CPU Usage Is Substantial When No Playback / Idle State


I have noticed each instance of this plugin uses 1-2 % cpu usage in Studio One, even with no midi events or playback execution. I am on the PRO version of BBC SO. I have 20 or so instruments. My CPU can handle this just fine broadly speaking, but when the track is idle and playback is disabled, it's still sucking cpu. When I add all the tracks together, its like 20-30% cpu doing nothing (from a user perspective at least, it's clearly doing something). Is this reverb calculation or something? Of course I can disable the tracks, but then I turn right around and end up enabling them again shortly thereafter.

Any way around this? Not at all a dealbreaker, love the software. But it would be nice if I could somehow tell BBCSO don't process anything until you get a MIDI event / send.


  • Interesting. I'm running Logic Pro 10.7.4 here, and with a brand new project and a single "empty channel strip", the macOS Activity Monitor app shows CPU utilization for Logic Pro itself floating between 3.7% and 5.2%. If I switch to my BBC SO (Discovery) template with one track for each instrument (but no channel/track data) and give it a moment to "quiesce", it floats in about the same range - sometimes a bit higher (5.6%). If I then quit Logic Pro (to unload BBC SO), relaunch Logic Pro, and then load one of my older projects with ~27 channels/tracks and a LOT of MIDI data (but no reference to BBC SO), and monitor CPU activity for awhile (and not yet having hit "Play"), it seems to float between 39.8% and 48.7% CPU while otherwise "idle". This might lead me to believe that the "idle load" may be inherent to each DAW app, and while it may be affected by and/or related to any additional plug-ins being loaded, the plug-ins may not be the sole source. Perhaps check with another project that doesn't use BBC SO and see if there's any correlation in behavior?

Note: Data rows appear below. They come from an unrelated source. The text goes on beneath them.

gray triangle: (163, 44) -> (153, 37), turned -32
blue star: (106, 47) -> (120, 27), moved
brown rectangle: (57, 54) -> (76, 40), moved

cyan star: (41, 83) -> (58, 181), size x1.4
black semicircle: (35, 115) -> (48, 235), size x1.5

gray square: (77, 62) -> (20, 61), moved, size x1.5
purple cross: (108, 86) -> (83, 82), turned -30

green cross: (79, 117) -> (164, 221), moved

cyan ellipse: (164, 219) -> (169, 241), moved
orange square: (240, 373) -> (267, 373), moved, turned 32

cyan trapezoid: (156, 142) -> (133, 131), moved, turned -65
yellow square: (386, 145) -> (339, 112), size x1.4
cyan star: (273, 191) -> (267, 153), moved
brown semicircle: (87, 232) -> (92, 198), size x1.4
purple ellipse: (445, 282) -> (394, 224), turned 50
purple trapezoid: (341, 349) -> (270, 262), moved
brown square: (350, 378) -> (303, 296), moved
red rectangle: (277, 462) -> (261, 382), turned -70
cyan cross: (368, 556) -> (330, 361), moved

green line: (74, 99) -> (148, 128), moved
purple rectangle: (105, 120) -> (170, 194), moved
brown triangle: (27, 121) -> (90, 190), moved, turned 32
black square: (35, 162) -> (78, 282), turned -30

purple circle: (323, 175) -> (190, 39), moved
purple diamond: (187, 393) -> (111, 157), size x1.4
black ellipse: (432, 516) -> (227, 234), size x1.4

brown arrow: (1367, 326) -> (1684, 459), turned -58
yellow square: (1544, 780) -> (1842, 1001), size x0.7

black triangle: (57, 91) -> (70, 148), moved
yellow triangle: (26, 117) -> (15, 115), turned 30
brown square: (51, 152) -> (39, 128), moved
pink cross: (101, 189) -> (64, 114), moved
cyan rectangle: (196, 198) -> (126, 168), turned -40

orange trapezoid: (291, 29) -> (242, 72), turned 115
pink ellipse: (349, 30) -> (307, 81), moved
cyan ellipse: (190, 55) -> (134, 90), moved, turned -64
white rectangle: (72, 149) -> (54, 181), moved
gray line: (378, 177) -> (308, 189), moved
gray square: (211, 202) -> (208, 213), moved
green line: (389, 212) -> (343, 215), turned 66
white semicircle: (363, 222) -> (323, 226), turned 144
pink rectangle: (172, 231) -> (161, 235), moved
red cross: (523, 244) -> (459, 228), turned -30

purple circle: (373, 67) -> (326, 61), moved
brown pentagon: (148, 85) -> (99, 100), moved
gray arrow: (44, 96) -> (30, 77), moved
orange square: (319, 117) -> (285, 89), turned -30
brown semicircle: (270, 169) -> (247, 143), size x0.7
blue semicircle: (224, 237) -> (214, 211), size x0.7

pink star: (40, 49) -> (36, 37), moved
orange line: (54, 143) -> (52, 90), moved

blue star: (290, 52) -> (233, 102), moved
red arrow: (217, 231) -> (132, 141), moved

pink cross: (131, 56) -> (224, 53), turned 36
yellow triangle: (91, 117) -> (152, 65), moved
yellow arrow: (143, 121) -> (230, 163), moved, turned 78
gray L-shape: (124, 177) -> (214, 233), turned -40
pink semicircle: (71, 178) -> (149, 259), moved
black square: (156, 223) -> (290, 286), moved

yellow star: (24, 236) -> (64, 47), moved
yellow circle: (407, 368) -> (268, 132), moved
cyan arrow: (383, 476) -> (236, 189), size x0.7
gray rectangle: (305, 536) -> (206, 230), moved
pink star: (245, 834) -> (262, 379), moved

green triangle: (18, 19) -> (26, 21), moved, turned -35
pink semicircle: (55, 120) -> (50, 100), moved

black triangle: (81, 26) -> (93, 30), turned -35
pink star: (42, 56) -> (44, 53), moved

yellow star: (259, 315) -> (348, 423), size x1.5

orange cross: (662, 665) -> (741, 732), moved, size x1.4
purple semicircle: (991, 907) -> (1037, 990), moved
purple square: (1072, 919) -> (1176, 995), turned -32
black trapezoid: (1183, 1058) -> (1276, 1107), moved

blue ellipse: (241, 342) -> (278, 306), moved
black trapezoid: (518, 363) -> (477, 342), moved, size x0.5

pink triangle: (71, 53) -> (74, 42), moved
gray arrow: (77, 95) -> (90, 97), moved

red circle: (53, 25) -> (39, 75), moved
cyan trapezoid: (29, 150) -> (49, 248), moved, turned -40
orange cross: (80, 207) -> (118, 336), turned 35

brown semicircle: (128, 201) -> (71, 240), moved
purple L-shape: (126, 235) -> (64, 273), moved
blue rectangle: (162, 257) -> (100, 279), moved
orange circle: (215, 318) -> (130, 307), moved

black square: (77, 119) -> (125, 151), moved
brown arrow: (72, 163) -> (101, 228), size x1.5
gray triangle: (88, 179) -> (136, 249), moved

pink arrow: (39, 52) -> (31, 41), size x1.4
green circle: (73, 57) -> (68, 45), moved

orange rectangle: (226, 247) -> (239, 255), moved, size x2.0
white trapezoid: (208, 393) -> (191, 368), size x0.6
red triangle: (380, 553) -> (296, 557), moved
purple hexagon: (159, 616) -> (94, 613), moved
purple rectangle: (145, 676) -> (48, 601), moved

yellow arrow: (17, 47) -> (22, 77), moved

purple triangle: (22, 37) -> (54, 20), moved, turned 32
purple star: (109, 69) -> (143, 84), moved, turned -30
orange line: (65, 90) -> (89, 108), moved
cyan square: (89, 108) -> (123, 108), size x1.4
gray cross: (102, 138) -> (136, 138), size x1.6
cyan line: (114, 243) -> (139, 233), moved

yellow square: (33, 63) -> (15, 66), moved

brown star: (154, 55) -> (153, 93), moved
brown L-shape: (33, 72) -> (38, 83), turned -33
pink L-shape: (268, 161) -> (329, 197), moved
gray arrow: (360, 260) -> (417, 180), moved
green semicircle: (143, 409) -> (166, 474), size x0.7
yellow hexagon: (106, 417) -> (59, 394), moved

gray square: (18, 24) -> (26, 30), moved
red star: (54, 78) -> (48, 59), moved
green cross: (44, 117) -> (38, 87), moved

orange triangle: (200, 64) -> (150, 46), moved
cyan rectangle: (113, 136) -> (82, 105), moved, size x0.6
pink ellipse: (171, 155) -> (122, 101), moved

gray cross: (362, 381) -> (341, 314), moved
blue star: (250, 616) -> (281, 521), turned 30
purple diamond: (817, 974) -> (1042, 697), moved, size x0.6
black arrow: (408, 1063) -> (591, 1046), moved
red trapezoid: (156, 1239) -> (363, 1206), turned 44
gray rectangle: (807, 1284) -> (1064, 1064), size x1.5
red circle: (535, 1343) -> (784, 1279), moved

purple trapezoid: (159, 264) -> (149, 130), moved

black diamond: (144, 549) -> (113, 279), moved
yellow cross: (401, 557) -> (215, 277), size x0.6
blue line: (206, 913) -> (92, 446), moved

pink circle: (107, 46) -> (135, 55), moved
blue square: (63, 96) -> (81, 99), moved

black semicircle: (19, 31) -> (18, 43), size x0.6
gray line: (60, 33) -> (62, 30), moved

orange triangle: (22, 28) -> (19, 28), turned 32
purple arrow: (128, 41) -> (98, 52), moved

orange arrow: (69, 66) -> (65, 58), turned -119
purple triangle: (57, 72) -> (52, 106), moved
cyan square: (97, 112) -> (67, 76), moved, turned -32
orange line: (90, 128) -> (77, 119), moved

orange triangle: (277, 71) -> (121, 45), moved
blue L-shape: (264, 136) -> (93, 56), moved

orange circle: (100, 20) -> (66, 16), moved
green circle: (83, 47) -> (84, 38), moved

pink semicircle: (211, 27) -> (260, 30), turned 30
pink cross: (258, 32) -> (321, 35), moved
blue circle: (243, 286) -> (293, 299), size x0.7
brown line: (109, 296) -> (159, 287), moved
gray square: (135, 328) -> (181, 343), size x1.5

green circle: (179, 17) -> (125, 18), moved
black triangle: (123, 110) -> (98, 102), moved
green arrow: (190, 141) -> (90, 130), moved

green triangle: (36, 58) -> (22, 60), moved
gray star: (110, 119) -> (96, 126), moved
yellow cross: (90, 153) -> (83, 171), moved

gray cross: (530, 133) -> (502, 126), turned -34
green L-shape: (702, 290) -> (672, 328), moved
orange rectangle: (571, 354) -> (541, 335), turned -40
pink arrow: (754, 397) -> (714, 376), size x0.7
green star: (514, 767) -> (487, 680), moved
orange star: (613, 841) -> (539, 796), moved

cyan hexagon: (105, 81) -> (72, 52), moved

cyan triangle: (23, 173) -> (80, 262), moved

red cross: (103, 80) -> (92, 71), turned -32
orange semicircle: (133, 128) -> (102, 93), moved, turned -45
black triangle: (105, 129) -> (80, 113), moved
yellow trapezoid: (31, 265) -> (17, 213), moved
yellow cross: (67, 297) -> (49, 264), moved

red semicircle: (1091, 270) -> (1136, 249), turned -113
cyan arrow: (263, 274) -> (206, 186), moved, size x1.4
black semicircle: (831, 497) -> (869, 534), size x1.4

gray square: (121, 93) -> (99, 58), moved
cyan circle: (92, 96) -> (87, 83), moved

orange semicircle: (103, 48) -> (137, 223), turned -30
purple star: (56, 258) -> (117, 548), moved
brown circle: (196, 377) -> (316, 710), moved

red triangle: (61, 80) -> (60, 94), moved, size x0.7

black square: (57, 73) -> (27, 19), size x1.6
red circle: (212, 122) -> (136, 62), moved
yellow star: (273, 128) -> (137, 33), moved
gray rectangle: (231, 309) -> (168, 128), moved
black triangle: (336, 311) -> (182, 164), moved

    And yeah, I know what you mean about the CPU being able to handle the load; just played back the above ~27 track project, and while CPU usage for the app peaked around 91%, the overall system idle percentage never dropped below 90%. Gotta love modern hardware.😎

    macOS 13.2, Logic Pro 10.7.7, BBCSO Core

  • My goodness, it doesn't feel like since July I posted this but here we are.. Yes, you are right @Baby_Model_Berg, the issue is indeed Studio one, or idle plugins in general. They have a plugin nap feature, but it doesn't seem to do what it does on the tin for me (very likely scenario specific, plugin dependent, etc). I have Opus and it seems to be doing the same cpu sucking behavior (EastWest plugins). Although interestingly the idle compute seems to be correlated to the plugin content; one sample of drums from eastwest seems to use half as much as the choral stuff I have loaded in.

    In any case seems like I might need to talk to Presonus instead. Thanks for the reply!! I didn't piece that together, probably because I primarily use BBC SO (Still learning a lot and trying REALLY hard not buy ALL the plugins rather than invest in education. Only partially succeeding...)

  • If you happen to use Studio One, "release audio in background" checkbox does drop the cpu to 0 percent when another window is selected. Also, cpu usage of the non-playing tracks appears to be correlated to sample rate. So I think it has something to do with constantly sampling the channel, or maybe checking 92k times per second to see if the plugin has produced audio kind of thing. But at least I can release the cpu when I'm not using studio one. I like to leave it open since it probably takes 10-20 seconds to load up my template.

  • I upgraded to Pro (Version 6). Some of the in built templates (you click on to create a new song) upload "Mix Effects, Console Shaper" to your Main (Output). See this in the 'Mix' tab. It's on the top of your output tab. Within the Console Shaper are three options 'Drive', 'Noise' and 'Crosstalk'. Crosstalk is pretty useful if you're trying to create an authentic room dynamic with something like an orchestra. What it does is feed a little of the sound of the instruments being played (adjustable with the knob in the UI) through every instrument.

    In feeding a little sound to the other channels, it's effectively keeping all the instruments loaded in the CPU. This can impact RAM and CPU core and thread use.

    A simple way to check if its active is to open the Mix view and watch the meters on the tracks - if you're getting tiny blips on tracks that aren't currently playing (and where all the reverb/delay from previous notes has played out) - the Console Shaper is active and working.

    The Console Shaper is a great tool, but, at MIDI level, it's a CPU killer. Switch it off. When you're mastering your mix of tracks (all bounced down to audio), you can switch it back on and use it as a tool to help with the final feel of your mix. I've attached a couple of (quick & rough) screenshots. 'Crosstalk 1' pic - shows a completely new fresh song with no tracks and the Console Shaper automatically included. 'Crosstalk' pic shows you where to access the Cosole shaper and its relevant knob switches. It's a great tool, but not great that, rather than being an option within Presonus' FX add ins it's automatically installed.